[Information shown]:
○ ○ ○

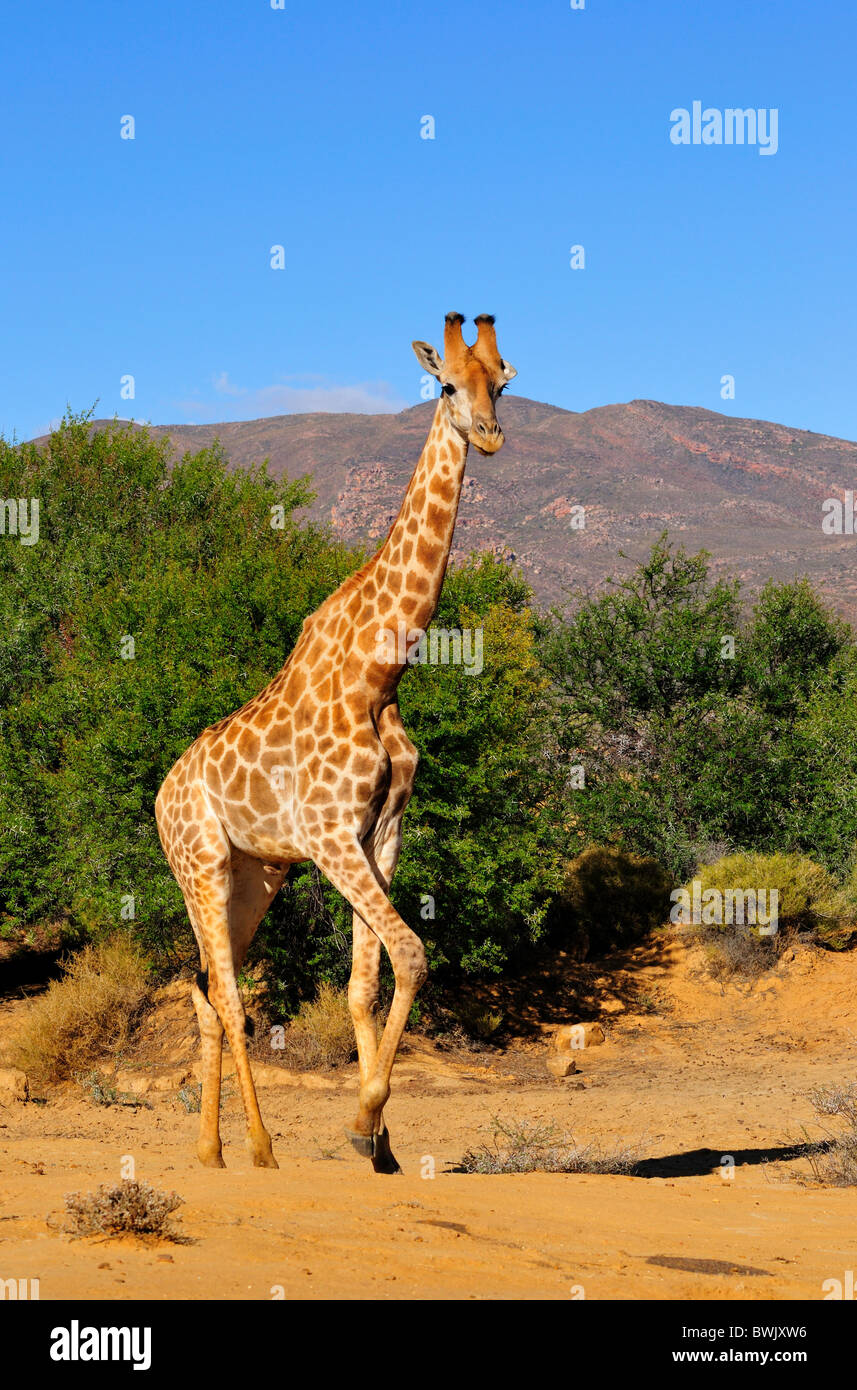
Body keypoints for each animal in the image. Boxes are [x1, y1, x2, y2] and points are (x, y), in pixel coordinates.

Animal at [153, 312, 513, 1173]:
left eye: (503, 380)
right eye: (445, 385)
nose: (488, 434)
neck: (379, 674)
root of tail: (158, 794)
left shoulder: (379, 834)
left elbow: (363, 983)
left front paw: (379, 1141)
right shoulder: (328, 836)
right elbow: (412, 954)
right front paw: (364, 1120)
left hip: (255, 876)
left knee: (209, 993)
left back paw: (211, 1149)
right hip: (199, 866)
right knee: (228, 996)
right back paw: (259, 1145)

○ ○ ○

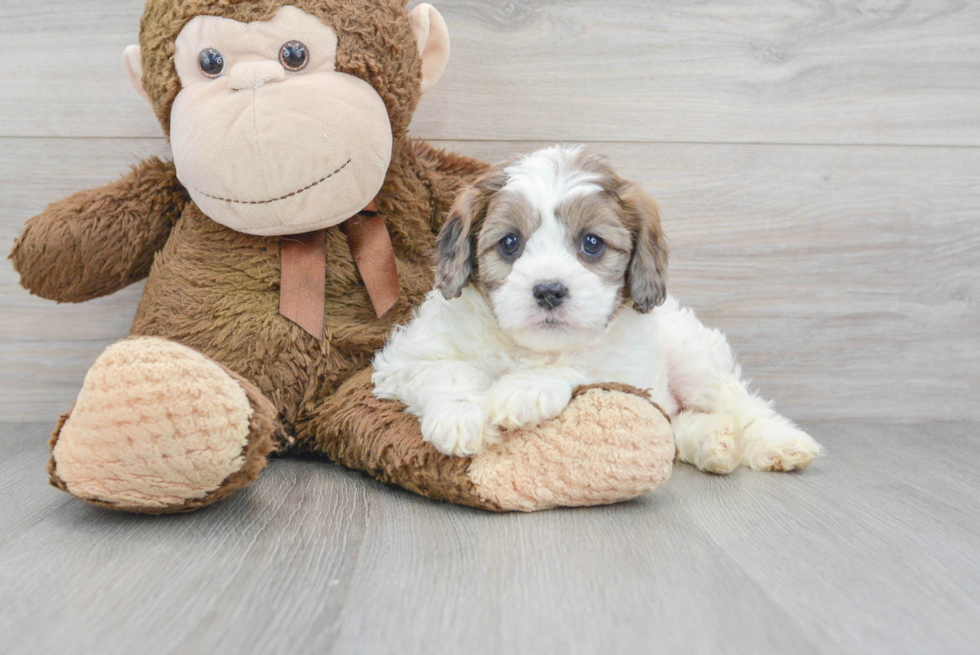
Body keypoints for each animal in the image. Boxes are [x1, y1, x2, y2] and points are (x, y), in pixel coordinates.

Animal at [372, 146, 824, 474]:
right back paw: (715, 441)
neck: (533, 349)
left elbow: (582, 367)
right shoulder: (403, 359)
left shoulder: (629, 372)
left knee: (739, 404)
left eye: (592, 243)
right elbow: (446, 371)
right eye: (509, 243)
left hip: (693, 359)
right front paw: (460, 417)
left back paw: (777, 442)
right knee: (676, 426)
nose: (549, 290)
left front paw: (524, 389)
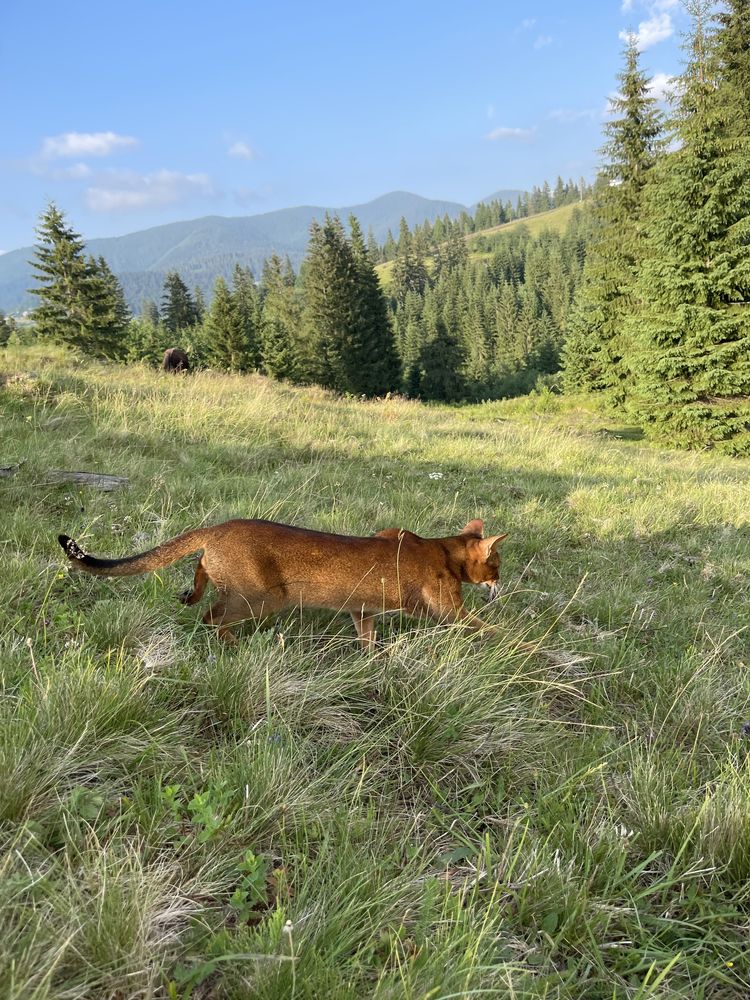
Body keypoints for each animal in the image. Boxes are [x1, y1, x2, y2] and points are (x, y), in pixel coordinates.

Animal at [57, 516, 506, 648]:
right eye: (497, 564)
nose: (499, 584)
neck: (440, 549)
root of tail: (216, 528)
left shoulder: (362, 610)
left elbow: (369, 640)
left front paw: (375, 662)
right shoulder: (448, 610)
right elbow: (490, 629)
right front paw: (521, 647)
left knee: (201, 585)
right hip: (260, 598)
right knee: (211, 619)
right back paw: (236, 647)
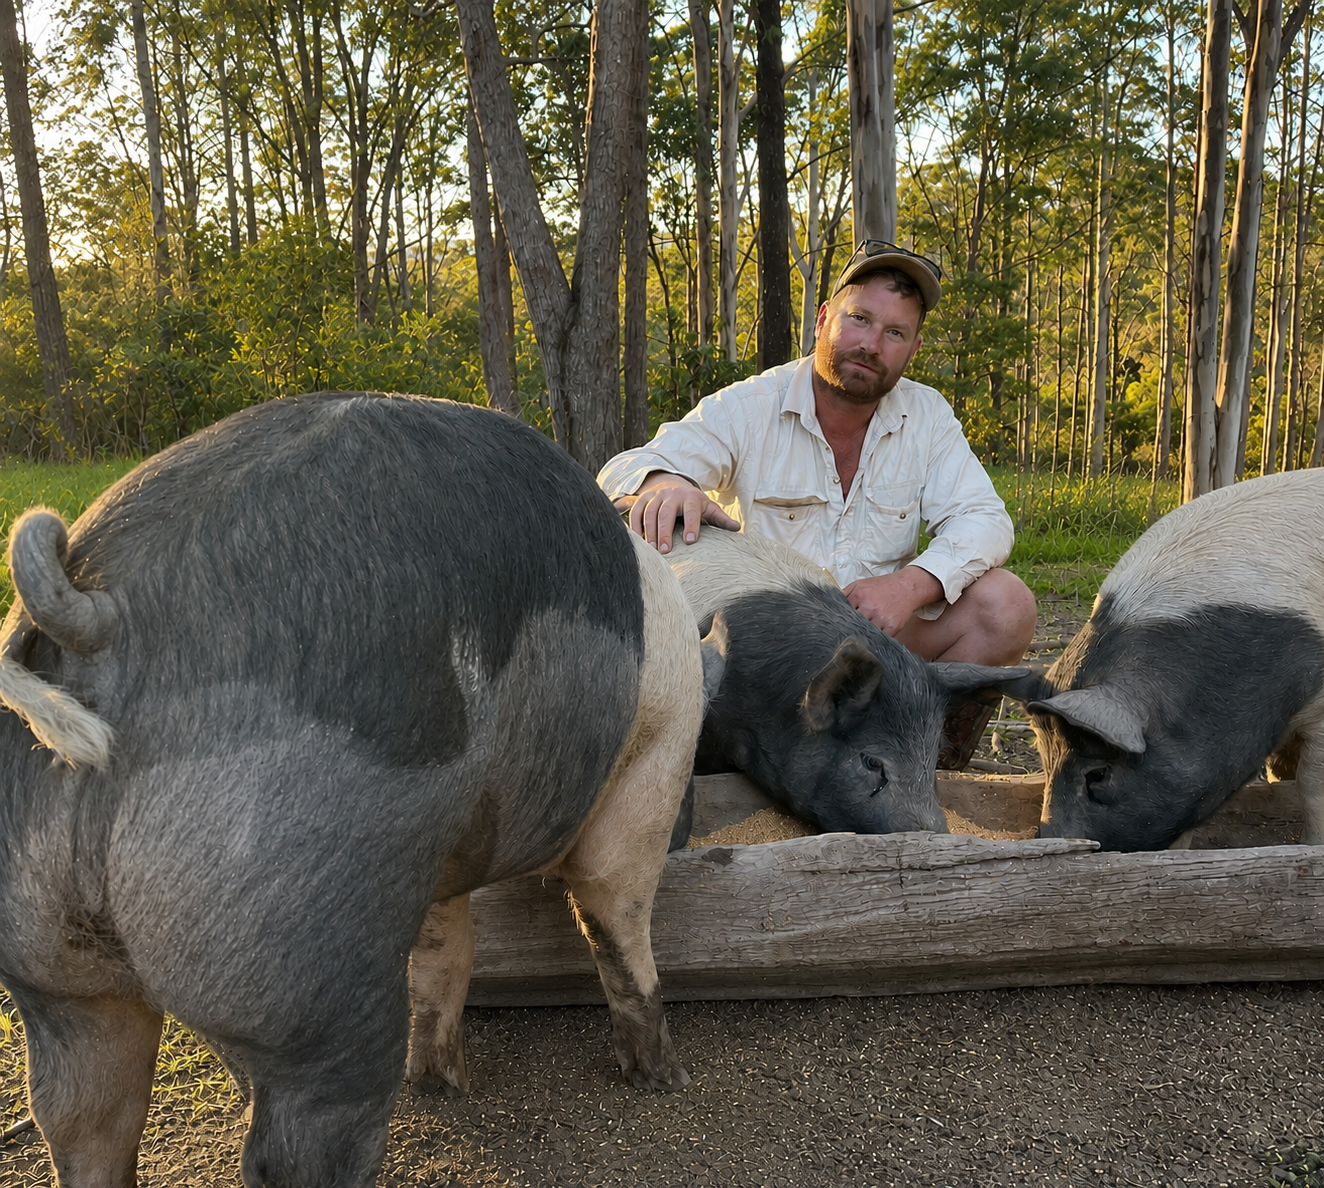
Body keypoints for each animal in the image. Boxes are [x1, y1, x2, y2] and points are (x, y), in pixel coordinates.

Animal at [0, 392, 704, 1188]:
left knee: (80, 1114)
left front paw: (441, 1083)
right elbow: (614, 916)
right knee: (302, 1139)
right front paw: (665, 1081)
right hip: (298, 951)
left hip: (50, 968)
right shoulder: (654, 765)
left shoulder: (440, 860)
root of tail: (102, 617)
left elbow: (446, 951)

○ ○ ○

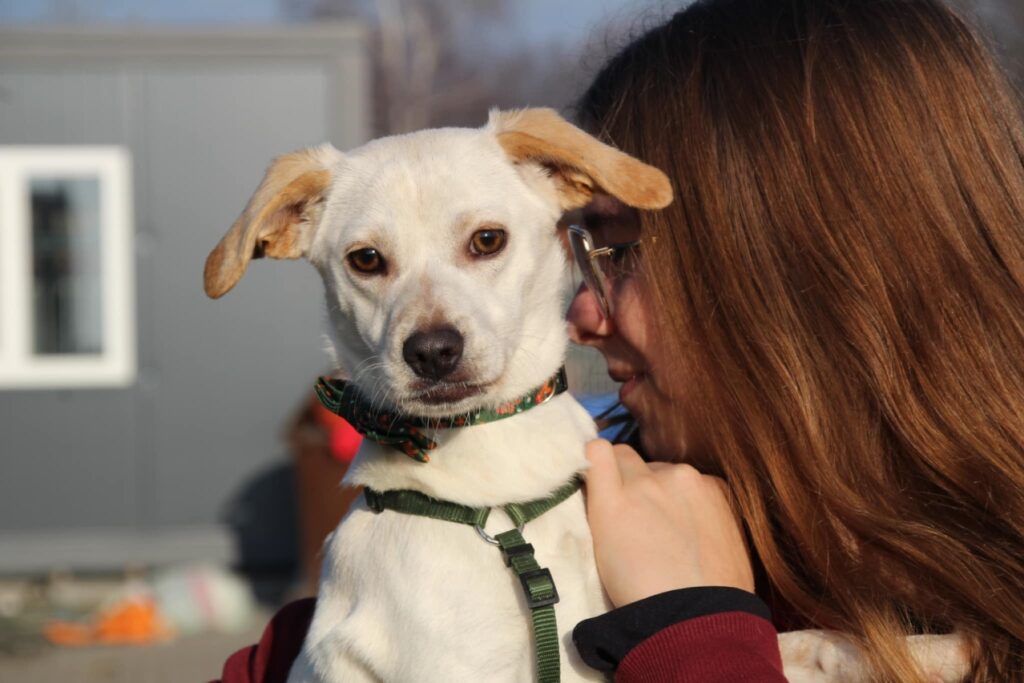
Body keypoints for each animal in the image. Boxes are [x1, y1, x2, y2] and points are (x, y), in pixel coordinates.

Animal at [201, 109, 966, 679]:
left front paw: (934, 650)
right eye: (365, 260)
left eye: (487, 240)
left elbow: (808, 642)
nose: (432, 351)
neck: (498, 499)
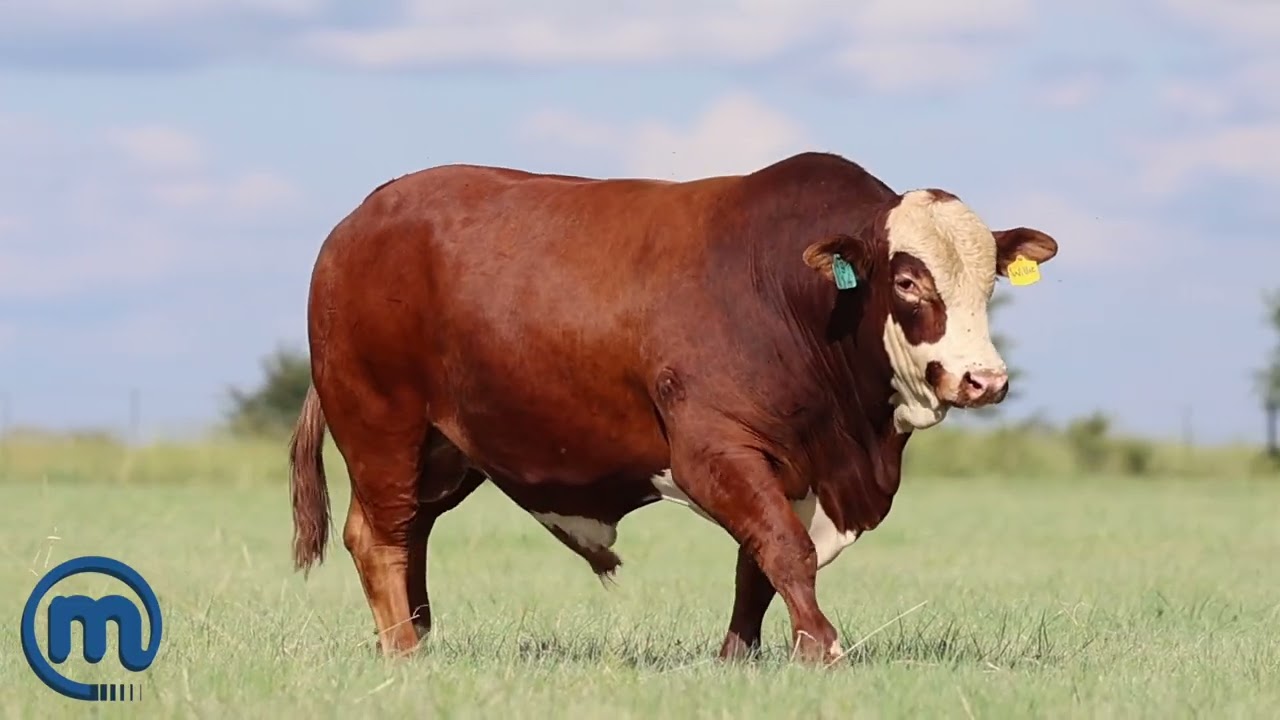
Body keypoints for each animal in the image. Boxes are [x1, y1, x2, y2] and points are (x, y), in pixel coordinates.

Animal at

○ ○ ○

[Required work]:
Lines from the one above containing "neck: (440, 549)" down to the one containing "right elbow: (614, 916)" should be transcribed exactly, with both ends kept and no pictures.

[Completed exercise]:
neck: (440, 549)
root of tail: (216, 528)
left shoulder: (362, 610)
left elbow: (369, 640)
left front paw: (375, 662)
right shoulder: (448, 610)
right elbow: (490, 629)
right front paw: (521, 647)
left knee: (201, 585)
right hip: (260, 598)
right knee: (211, 619)
right back paw: (236, 647)
Body keypoints for each animal in the image. Boxes are [x1, y1, x2, y2] and points are (x, y), in pixel coordinates.

Animal at [0, 392, 704, 1188]:
left knee: (80, 1114)
left front paw: (441, 1083)
right elbow: (614, 916)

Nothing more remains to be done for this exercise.